BOTS: A Unified Framework for Bayesian Online Task Selection in LLM Reinforcement Finetuning
Qianli Shen, Daoyuan Chen, Yilun Huang, Zhenqing Ling, Yaliang Li, Bolin Ding, Jingren Zhou
TL;DR
BOTS presents a unified Bayesian framework for online task selection in LLM reinforcement finetuning, tackling the data-inefficiency of uniform task sampling by maintaining a posterior over task difficulty and fusing explicit rollout evidence with inferred implicit evidence. The approach leverages a generalized Beta-Bernoulli update with forgetting and evidence-weighting parameters, plus an ultra-light interpolation plug-in to extrapolate difficulty for unevaluated tasks, all guided by Thompson sampling to balance exploration and exploitation. Empirical results across math, code, and logic domains on 1.5B and 7B models show consistent data-efficiency gains, substantial reductions in training steps to reach baselines, and strong cross-domain robustness, with negligible computational overhead. These findings establish BOTS as a practical, scalable method for dynamic task selection in RFT, enabling more efficient alignment of LLMs to human preferences and reasoning tasks.
Abstract
Reinforcement finetuning (RFT) is a key technique for aligning Large Language Models (LLMs) with human preferences and enhancing reasoning, yet its effectiveness is highly sensitive to which tasks are explored during training. Uniform task sampling is inefficient, wasting computation on tasks that are either trivial or unsolvable, while existing task selection methods often suffer from high rollout costs, poor adaptivity, or incomplete evidence. We introduce BOTS, a unified framework for Bayesian Online Task Selection in LLM reinforcement finetuning.

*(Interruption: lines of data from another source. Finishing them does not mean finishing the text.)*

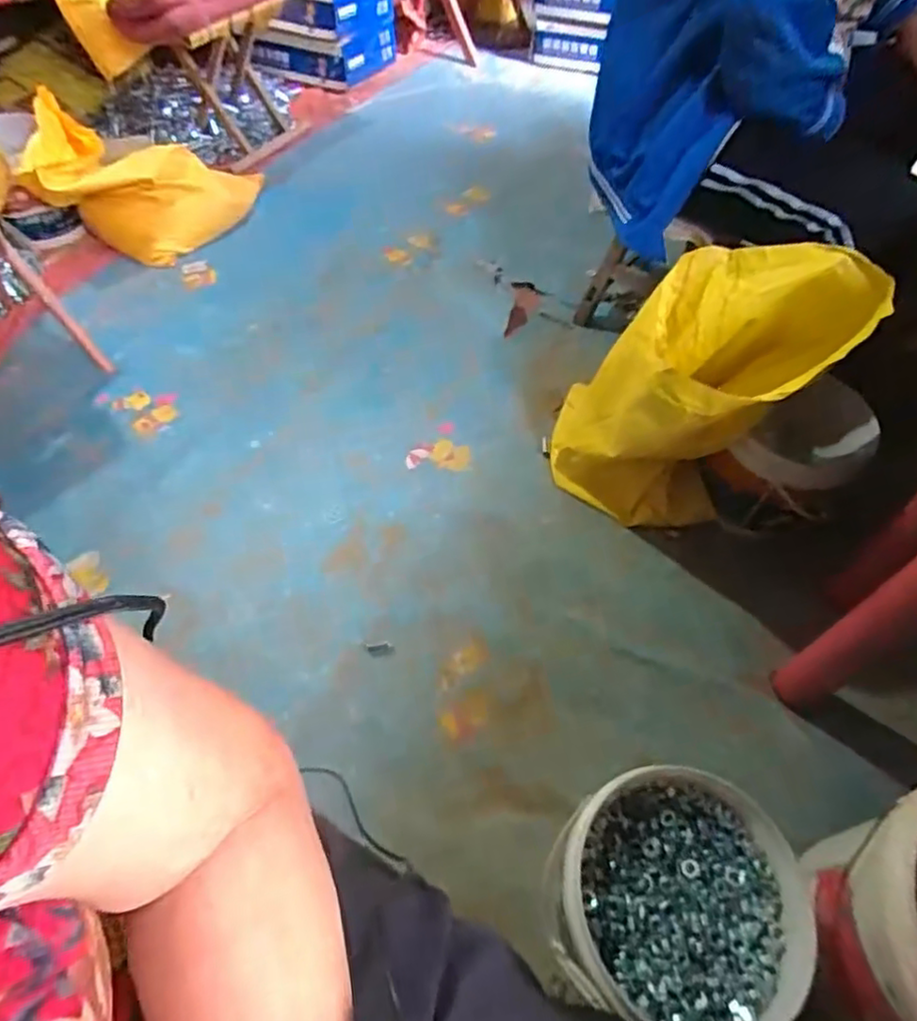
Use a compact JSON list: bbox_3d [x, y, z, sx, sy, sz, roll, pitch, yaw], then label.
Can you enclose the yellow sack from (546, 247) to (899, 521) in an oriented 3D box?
[{"bbox_3d":[0.304,-0.172,0.875,0.224,0.477,0.259,-1,54,-28],"label":"yellow sack"}]

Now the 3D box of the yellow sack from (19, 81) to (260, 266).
[{"bbox_3d":[-0.674,-0.737,1.377,0.404,0.227,0.318,-7,54,-7],"label":"yellow sack"}]

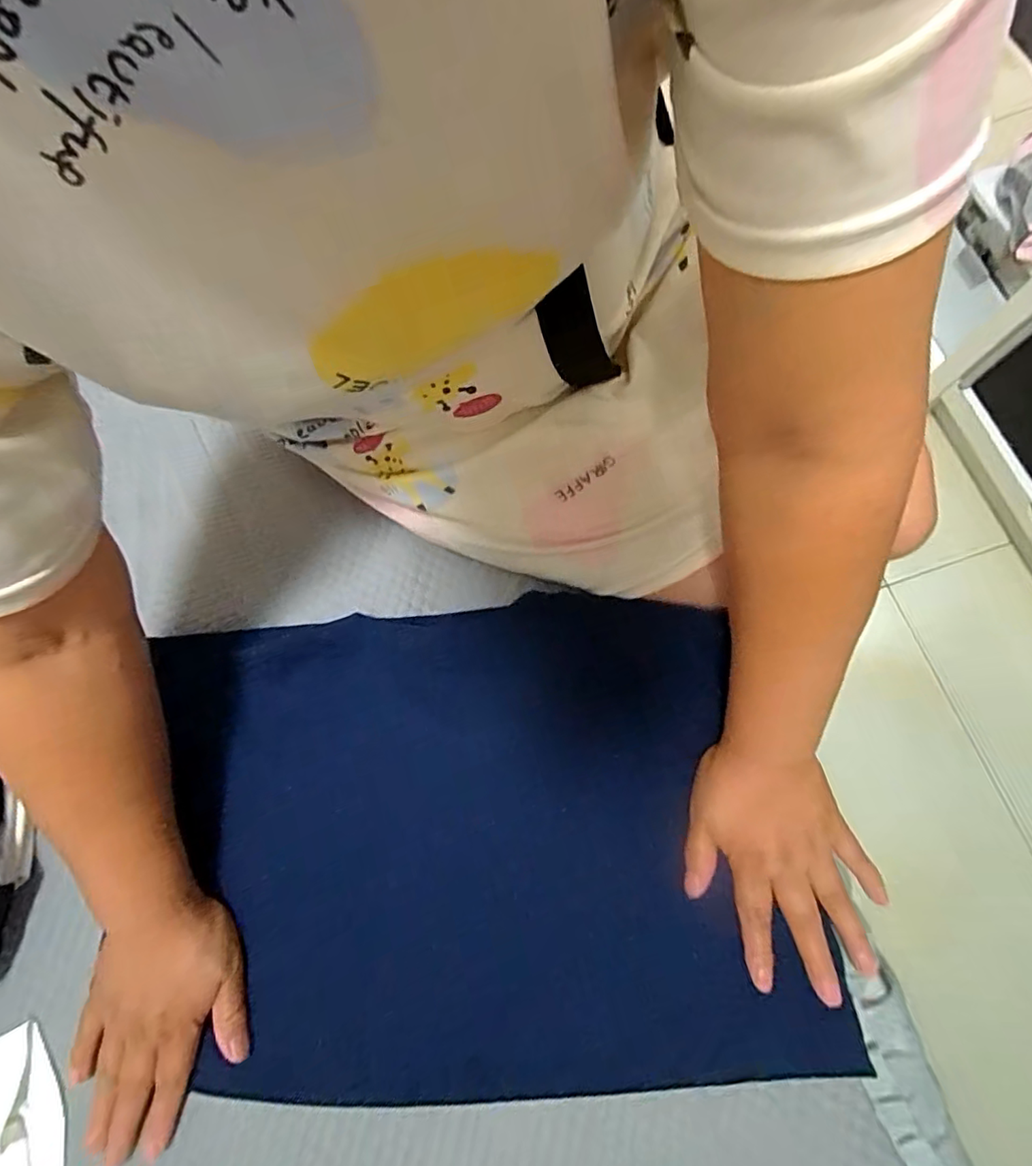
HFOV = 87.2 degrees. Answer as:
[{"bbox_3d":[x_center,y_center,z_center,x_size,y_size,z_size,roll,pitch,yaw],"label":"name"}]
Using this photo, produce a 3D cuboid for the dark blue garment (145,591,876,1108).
[{"bbox_3d":[-0.026,0.176,0.385,0.448,0.046,0.331,-7,76,-2],"label":"dark blue garment"}]

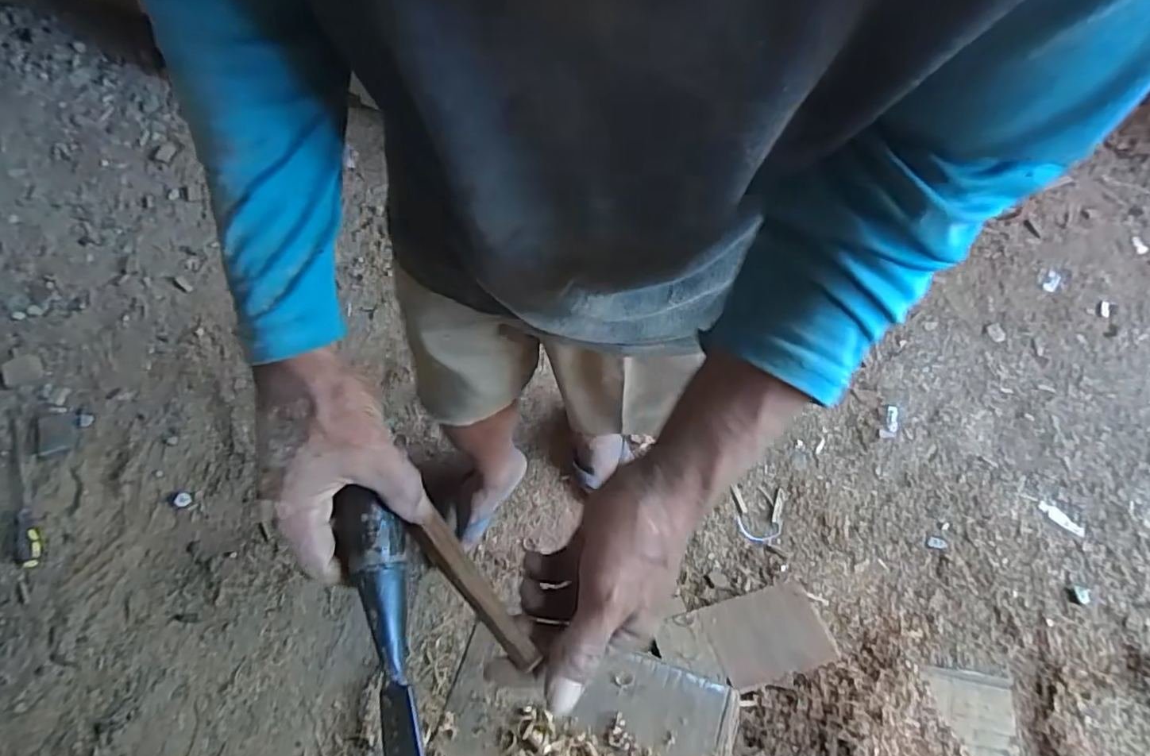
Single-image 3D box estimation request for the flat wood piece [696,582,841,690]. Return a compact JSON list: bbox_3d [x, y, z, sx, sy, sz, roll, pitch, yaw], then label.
[{"bbox_3d":[0.322,0.430,1.024,0.182,0.008,0.140,-16,50,-5],"label":"flat wood piece"}]

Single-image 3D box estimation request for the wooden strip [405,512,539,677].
[{"bbox_3d":[-0.059,0.125,0.357,0.019,0.010,0.107,-39,65,-15],"label":"wooden strip"}]

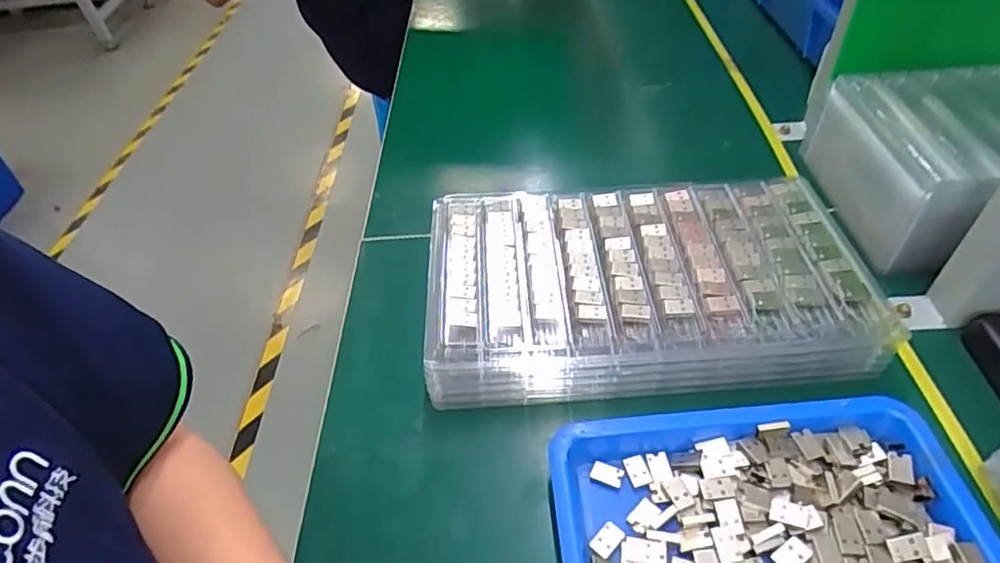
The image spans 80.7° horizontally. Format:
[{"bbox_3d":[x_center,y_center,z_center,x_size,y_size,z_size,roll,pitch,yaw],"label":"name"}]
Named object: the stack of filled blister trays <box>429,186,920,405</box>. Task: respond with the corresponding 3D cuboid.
[{"bbox_3d":[0.098,-0.003,0.424,0.293,0.043,0.162,-4,47,3],"label":"stack of filled blister trays"}]

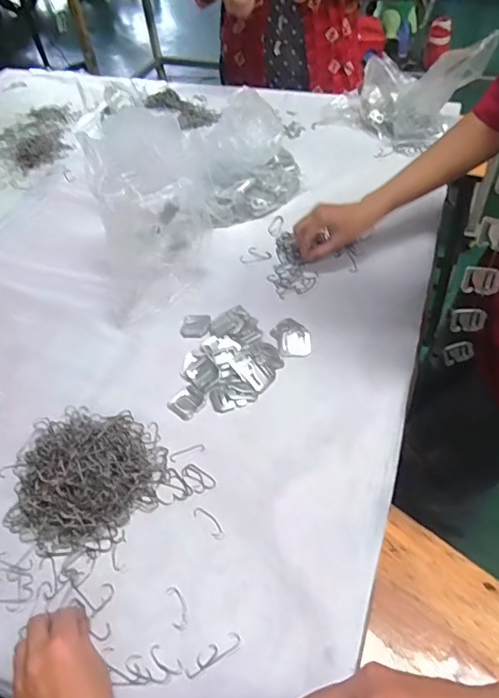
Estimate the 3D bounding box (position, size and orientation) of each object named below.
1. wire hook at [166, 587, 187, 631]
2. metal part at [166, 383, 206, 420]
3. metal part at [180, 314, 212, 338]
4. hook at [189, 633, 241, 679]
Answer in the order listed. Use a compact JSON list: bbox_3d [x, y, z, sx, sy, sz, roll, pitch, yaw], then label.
[{"bbox_3d":[-0.068,0.245,0.472,0.015,0.004,0.039,-15,49,-6],"label":"wire hook"},{"bbox_3d":[-0.079,0.068,0.638,0.041,0.006,0.043,33,60,30],"label":"metal part"},{"bbox_3d":[-0.075,-0.034,0.697,0.039,0.004,0.044,3,49,9],"label":"metal part"},{"bbox_3d":[-0.032,0.272,0.444,0.051,0.004,0.016,-27,52,-16],"label":"hook"}]

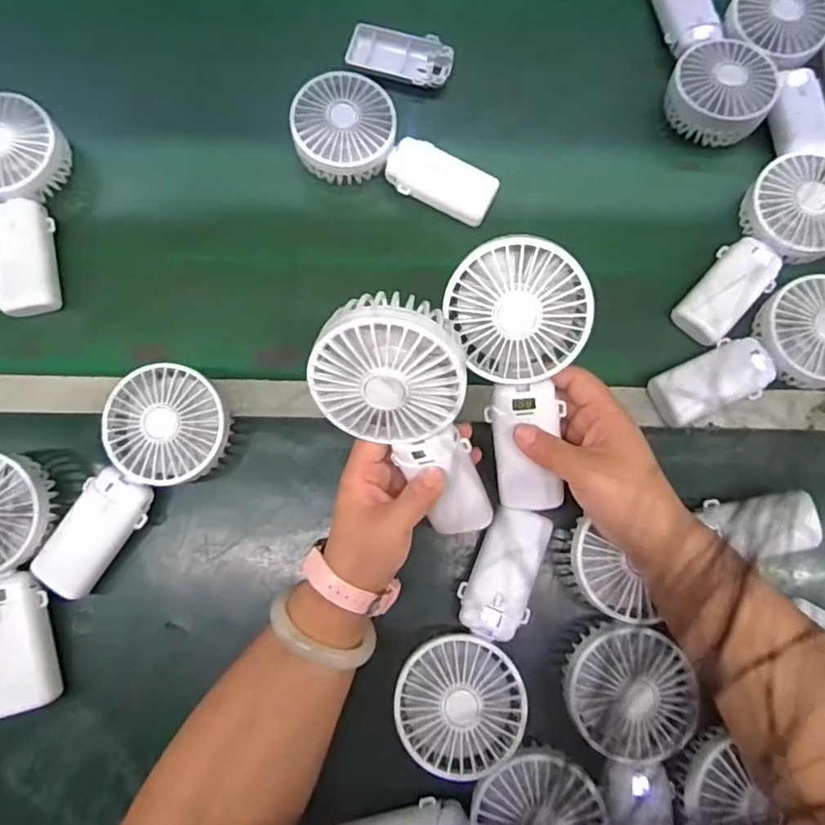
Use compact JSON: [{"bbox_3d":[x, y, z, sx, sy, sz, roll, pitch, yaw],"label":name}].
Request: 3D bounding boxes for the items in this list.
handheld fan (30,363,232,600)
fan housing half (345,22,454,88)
[{"bbox_3d":[-0.212,0.051,0.445,0.089,0.039,0.189,34,92,6],"label":"handheld fan"},{"bbox_3d":[-0.012,-0.334,0.552,0.098,0.014,0.047,16,78,2],"label":"fan housing half"}]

Grounded in Bayesian inference, BOTS adaptively maintains posterior estimates of task difficulty as the model evolves. It jointly incorporates explicit evidence from direct evaluations of selected tasks and implicit evidence inferred from these evaluations for unselected tasks, with Thompson sampling ensuring a principled balance between exploration and exploitation. To make implicit evidence practical, we instantiate it with an ultra-light interpolation-based plug-in that estimates difficulties of unevaluated tasks without extra rollouts, adding negligible overhead. Empirically, across diverse domains and LLM scales, BOTS consistently improves data efficiency and performance over baselines and ablations, providing a practical and extensible solution for dynamic task selection in RFT.